The Dragons, just like most interviewers, seem to get frustrated at candidates that aren’t assertive or confident in their business plan. When the Dragons ask a question, they want it answered as succinctly as possible. Although interviewers will be looking for you to answer questions as efficiently as possible, don’t be afraid to take your time and think through your response. The Dragons are always frustrated when a candidate gives them a nonsensical answer. Don’t be afraid to take your time, think through the question and provide examples to support your response.

Do Your Research

Nothing aggravates the Dragons more than an entrepreneur that doesn’t do their research. Whether its researching your own work experience or researching the company or job role you are applying for, ensure you do your research as it will help you to feel more prepared.

Know Your Figures

Although when you go for a job interview, you don’t have to give details about your profits and accounts like people do in the den, you will need to give figures on anything related to the job. Work achievements, projects, sales figures and targets are all things you should bring up to support your CV template and application.

Have a Plan

Candidates show a clear business plan on Dragon’s Den.

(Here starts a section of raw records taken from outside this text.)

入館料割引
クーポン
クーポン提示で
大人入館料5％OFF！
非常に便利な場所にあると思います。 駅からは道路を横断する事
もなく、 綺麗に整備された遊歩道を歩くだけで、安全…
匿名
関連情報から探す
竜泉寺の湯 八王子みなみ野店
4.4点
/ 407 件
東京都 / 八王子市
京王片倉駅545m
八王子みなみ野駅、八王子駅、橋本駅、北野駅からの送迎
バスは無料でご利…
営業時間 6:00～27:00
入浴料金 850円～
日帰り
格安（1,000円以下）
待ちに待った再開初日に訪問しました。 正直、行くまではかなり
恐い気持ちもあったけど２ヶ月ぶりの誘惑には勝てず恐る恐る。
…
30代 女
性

Similarly an interviewer will want to see that you have a career plan – demonstrate you have clear progression plans and career goals to hit as this will show an employer that you are ambitious and dedicated.

Take Your CV

In the den the Dragons like to see proof of achievements – whether it’s accounts, letters from companies confirming orders or details of the business. Similarly an interviewer will need to see evidence of your work so ensure you take along your CV, cover letter and career portfolio to maximise your chances of securing the job.